Directions for this task:
Look through the material below and give the number of lines where the string "were" appears, without any other words.

════════

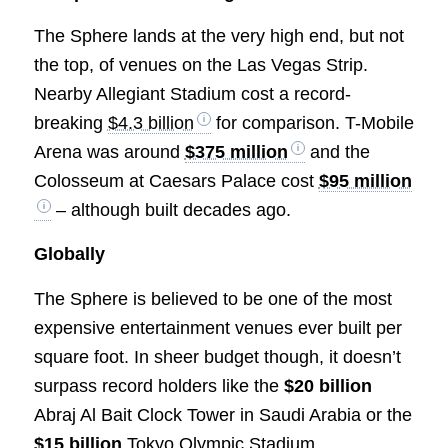
The Sphere lands at the very high end, but not
the top, of venues on the Las Vegas Strip.
Nearby Allegiant Stadium cost a record-
breaking
$4.3 billion
for comparison. T-Mobile
Arena was around
$375 million
and the
Colosseum at Caesars Palace cost
$95 million
– although built decades ago.
Globally
The Sphere is believed to be one of the most
expensive entertainment venues ever built per
square foot. In sheer budget though, it doesn’t
surpass record holders like the
$20 billion
Abraj Al Bait Clock Tower in Saudi Arabia or the
$15 billion
Tokyo Olympic Stadium.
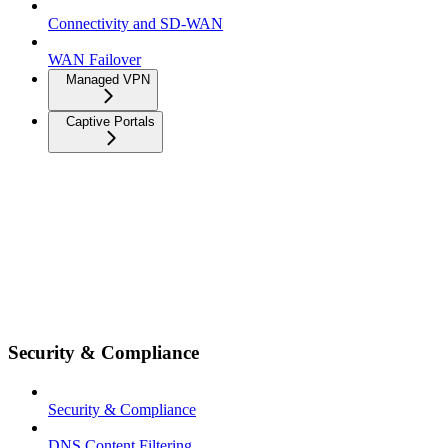
Connectivity and SD-WAN
WAN Failover
Managed VPN
Captive Portals
Security & Compliance
Security & Compliance
DNS Content Filtering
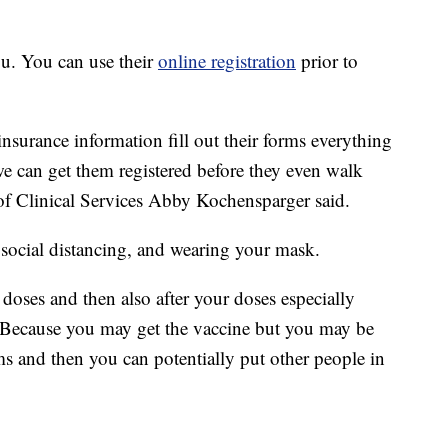
u. You can use their
online registration
prior to
 insurance information fill out their forms everything
f we can get them registered before they even walk
 of Clinical Services Abby Kochensparger said.
 social distancing, and wearing your mask.
oses and then also after your doses especially
 Because you may get the vaccine but you may be
s and then you can potentially put other people in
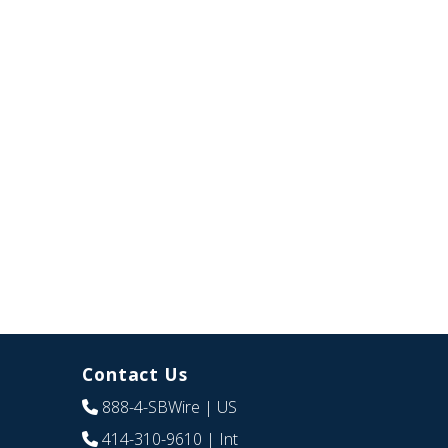
Contact Us
888-4-SBWire
| US
414-310-9610
| Int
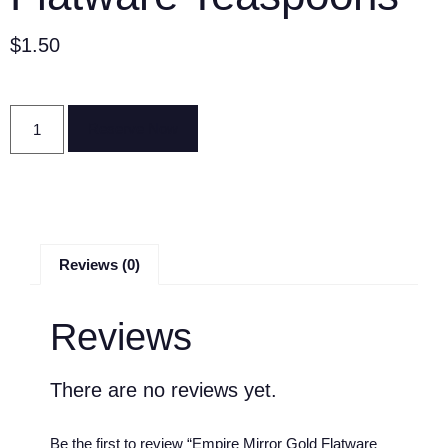
$
1.50
Reserve Now
Reviews (0)
Reviews
There are no reviews yet.
Be the first to review “Empire Mirror Gold Flatware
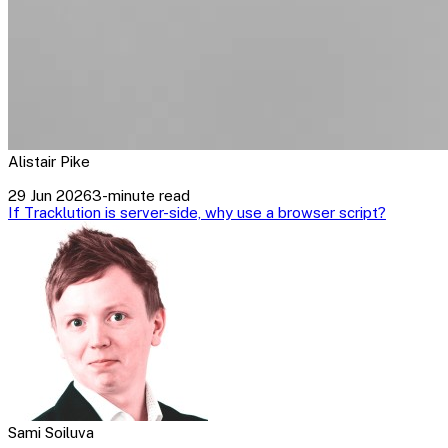
Alistair Pike
29 Jun 2026
3-minute read
If Tracklution is server-side, why use a browser script?
Sami Soiluva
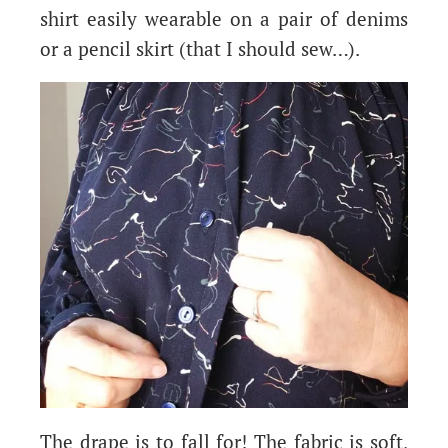
shirt easily wearable on a pair of denims
or a pencil skirt (that I should sew…).
The drape is to fall for! The fabric is soft,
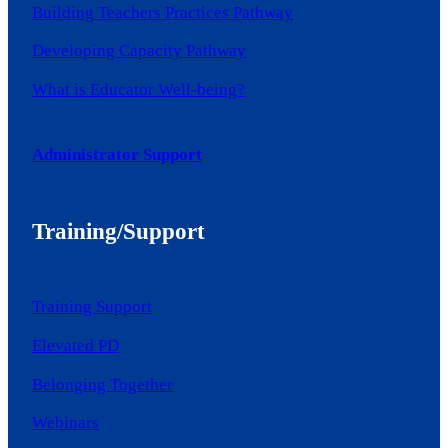
Building Teachers Practices Pathway
Developing Capacity Pathway
What is Educator Well-being?
Administrator Support
Training/Support
Training Support
Elevated PD
Belonging Together
Webinars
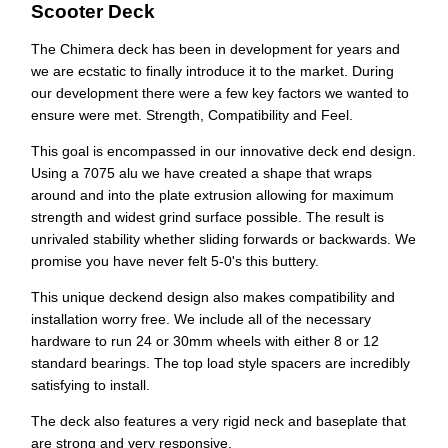
Scooter Deck
The Chimera deck has been in development for years and
we are ecstatic to finally introduce it to the market. During
our
development there were a few key factors we wanted to
ensure were met. Strength, Compatibility and Feel.
This goal is encompassed in our innovative deck end design.
Using a 7075 alu we have created a shape that wraps
around and into the plate extrusion allowing for maximum
strength and widest grind surface possible. The result is
unrivaled stability whether sliding forwards or backwards. We
promise you have never felt 5-0's this buttery.
This unique deckend design also makes compatibility and
installation worry free. We include all of the necessary
hardware to run 24 or 30mm wheels with either 8 or 12
standard bearings. The top load style spacers are incredibly
satisfying to install.
The deck also features a very rigid neck and baseplate that
are strong and very responsive.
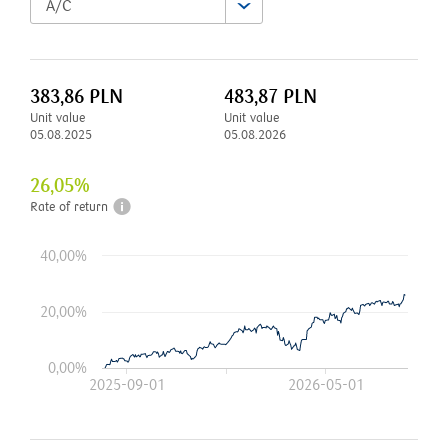
A/C
383,86
PLN
483,87
PLN
Unit value
Unit value
05.08.2025
05.08.2026
26,05
%
Rate of return
40,00%
20,00%
0,00%
2025-09-01
2026-05-01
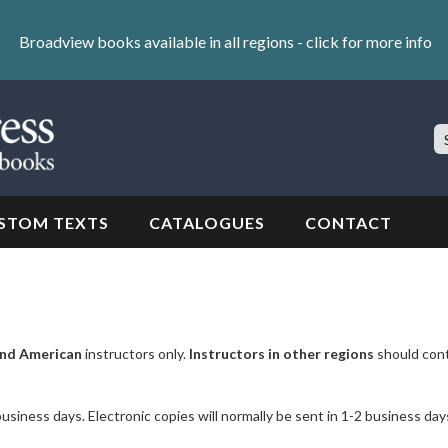
Broadview books available in all regions -
click for more info
S
Si
STOM TEXTS
CATALOGUES
CONTACT
nd American
instructors only.
Instructors in other regions
should con
business days. Electronic copies will normally be sent in 1-2 business day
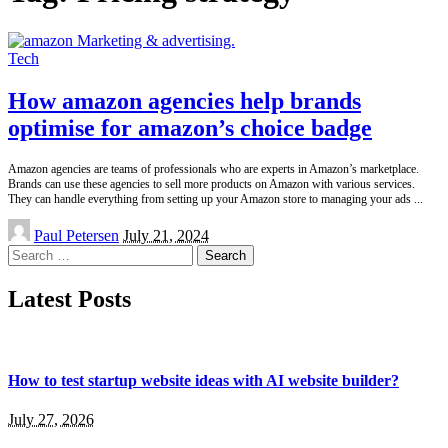
Tech
How amazon agencies help brands
optimise for amazon’s choice badge
Amazon agencies are teams of professionals who are experts in Amazon’s marketplace.
Brands can use these agencies to sell more products on Amazon with various services.
They can handle everything from setting up your Amazon store to managing your ads
...
Posted
Paul Petersen
July 21, 2024
by
Search
for:
Latest Posts
How to test startup website ideas with AI website builder?
July 27, 2026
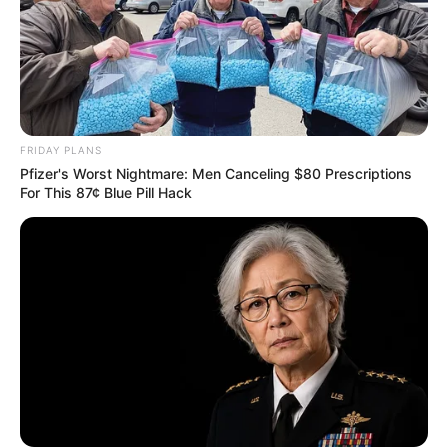
FRIDAY PLANS
Pfizer's Worst Nightmare: Men Canceling $80 Prescriptions
For This 87¢ Blue Pill Hack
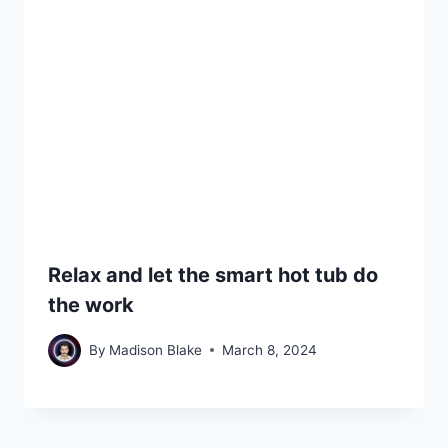
Relax and let the smart hot tub do
the work
By
Madison Blake
March 8, 2024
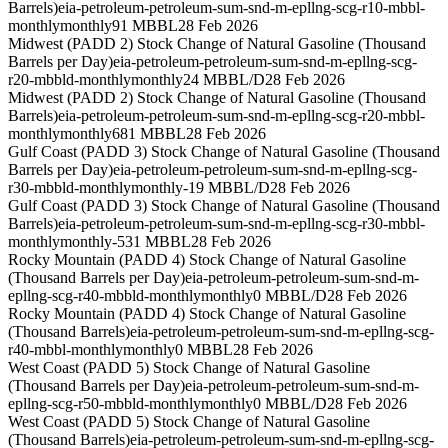
Barrels)
eia-petroleum-petroleum-sum-snd-m-epllng-scg-r10-mbbl-
monthly
monthly
91 MBBL
28 Feb 2026
Midwest (PADD 2) Stock Change of Natural Gasoline (Thousand
Barrels per Day)
eia-petroleum-petroleum-sum-snd-m-epllng-scg-
r20-mbbld-monthly
monthly
24 MBBL/D
28 Feb 2026
Midwest (PADD 2) Stock Change of Natural Gasoline (Thousand
Barrels)
eia-petroleum-petroleum-sum-snd-m-epllng-scg-r20-mbbl-
monthly
monthly
681 MBBL
28 Feb 2026
Gulf Coast (PADD 3) Stock Change of Natural Gasoline (Thousand
Barrels per Day)
eia-petroleum-petroleum-sum-snd-m-epllng-scg-
r30-mbbld-monthly
monthly
-19 MBBL/D
28 Feb 2026
Gulf Coast (PADD 3) Stock Change of Natural Gasoline (Thousand
Barrels)
eia-petroleum-petroleum-sum-snd-m-epllng-scg-r30-mbbl-
monthly
monthly
-531 MBBL
28 Feb 2026
Rocky Mountain (PADD 4) Stock Change of Natural Gasoline
(Thousand Barrels per Day)
eia-petroleum-petroleum-sum-snd-m-
epllng-scg-r40-mbbld-monthly
monthly
0 MBBL/D
28 Feb 2026
Rocky Mountain (PADD 4) Stock Change of Natural Gasoline
(Thousand Barrels)
eia-petroleum-petroleum-sum-snd-m-epllng-scg-
r40-mbbl-monthly
monthly
0 MBBL
28 Feb 2026
West Coast (PADD 5) Stock Change of Natural Gasoline
(Thousand Barrels per Day)
eia-petroleum-petroleum-sum-snd-m-
epllng-scg-r50-mbbld-monthly
monthly
0 MBBL/D
28 Feb 2026
West Coast (PADD 5) Stock Change of Natural Gasoline
(Thousand Barrels)
eia-petroleum-petroleum-sum-snd-m-epllng-scg-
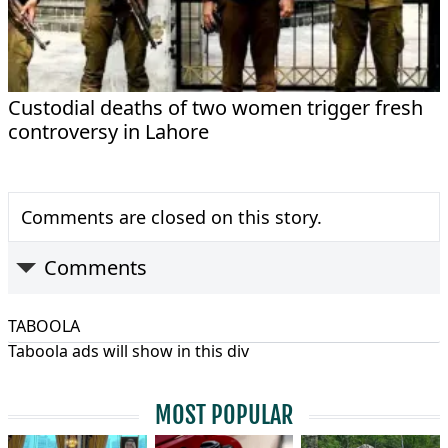
Custodial deaths of two women trigger fresh
controversy in Lahore
Comments are closed on this story.
Comments
TABOOLA
Taboola ads will show in this div
MOST POPULAR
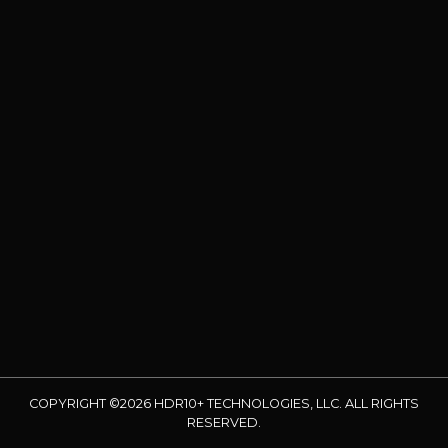
COPYRIGHT ©2026 HDR10+ TECHNOLOGIES, LLC. ALL RIGHTS
RESERVED.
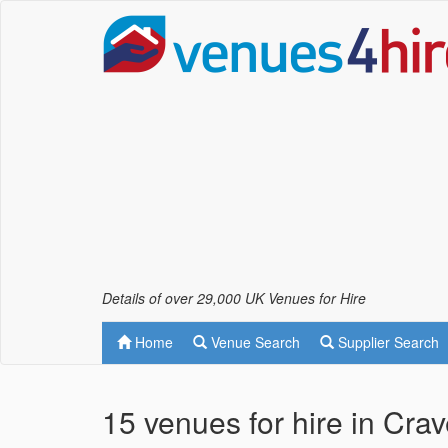
Details of over 29,000 UK Venues for Hire
Home
Venue Search
Supplier Search
15 venues for hire in Cra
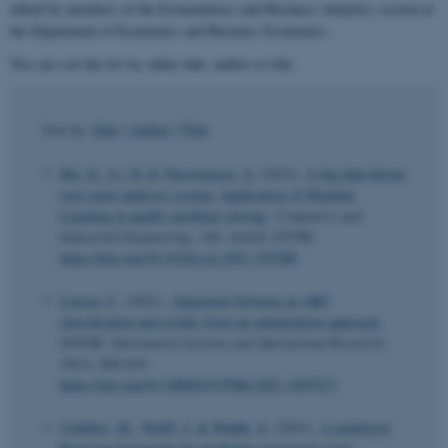
edited by members of the Econometrics and Business Analytics section at
the Department of Economics and Business Economics.
You can sort the list by either date, author or title.
Sort by:
Date
|
Author
|
Title
Ma, Q.
, Li, H.
& Thorstenson, A.
(2021).
A big data-driven
root cause analysis system: Application of Machine
Learning in quality problem solving
.
Computers and
Industrial Engineering
,
160
, Article 107580.
https://doi.org/10.1016/j.cie.2021.107580
Larsen, C.
(2021).
Alignment between an ABC
classification and results from an optimization approach
.
INFOR: Information Systems and Operational Research
,
59
(3), 400-410.
https://doi.org/10.1080/03155986.2021.1907073
Cubillos, M.
, Wulff, J.
& Wøhlk, S.
(2021).
A multilevel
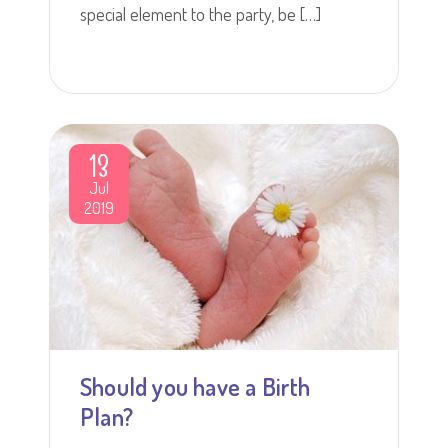
special element to the party, be […]
13
Jul
2019
Should you have a Birth
Plan?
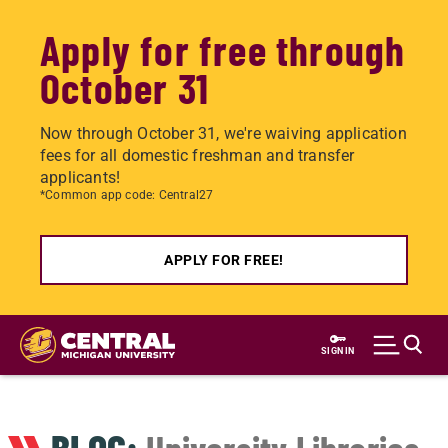
Apply for free through
October 31
Now through October 31, we're waiving application
fees for all domestic freshman and transfer
applicants!
*Common app code: Central27
APPLY FOR FREE!
Skip
to
SIGN IN
main
content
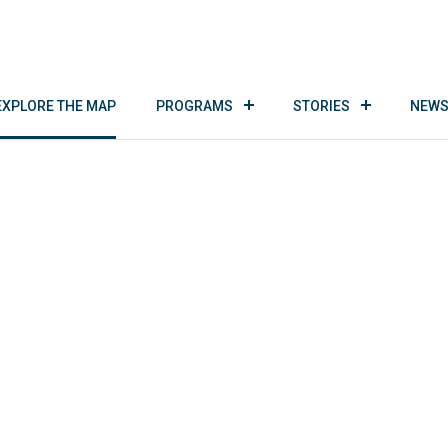
EXPLORE THE MAP
PROGRAMS
STORIES
NEWS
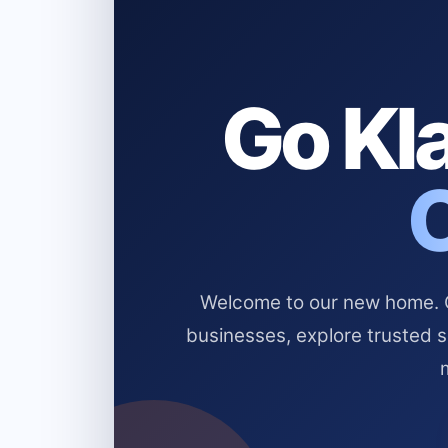
Go Kla
Welcome to our new home. Cl
businesses, explore trusted 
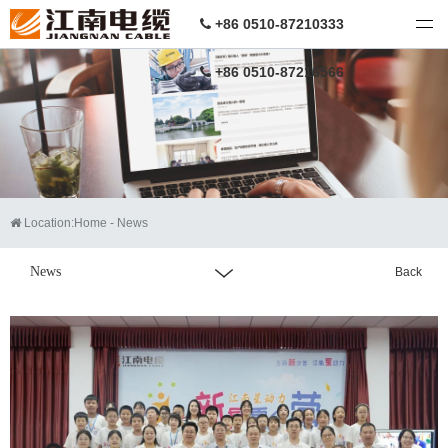
江南电缆
+86 0510-87210333
+86 0510-87216566
Location:
Home
-
News
News
Back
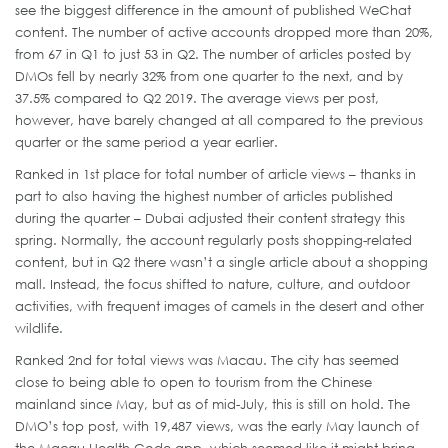
see the biggest difference in the amount of published WeChat
content. The number of active accounts dropped more than 20%,
from 67 in Q1 to just 53 in Q2. The number of articles posted by
DMOs fell by nearly 32% from one quarter to the next, and by
37.5% compared to Q2 2019. The average views per post,
however, have barely changed at all compared to the previous
quarter or the same period a year earlier.
Ranked in 1st place for total number of article views – thanks in
part to also having the highest number of articles published
during the quarter – Dubai adjusted their content strategy this
spring. Normally, the account regularly posts shopping-related
content, but in Q2 there wasn’t a single article about a shopping
mall. Instead, the focus shifted to nature, culture, and outdoor
activities, with frequent images of camels in the desert and other
wildlife.
Ranked 2nd for total views was Macau. The city has seemed
close to being able to open to tourism from the Chinese
mainland since May, but as of mid-July, this is still on hold. The
DMO’s top post, with 19,487 views, was the early May launch of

════════

Answer section:
2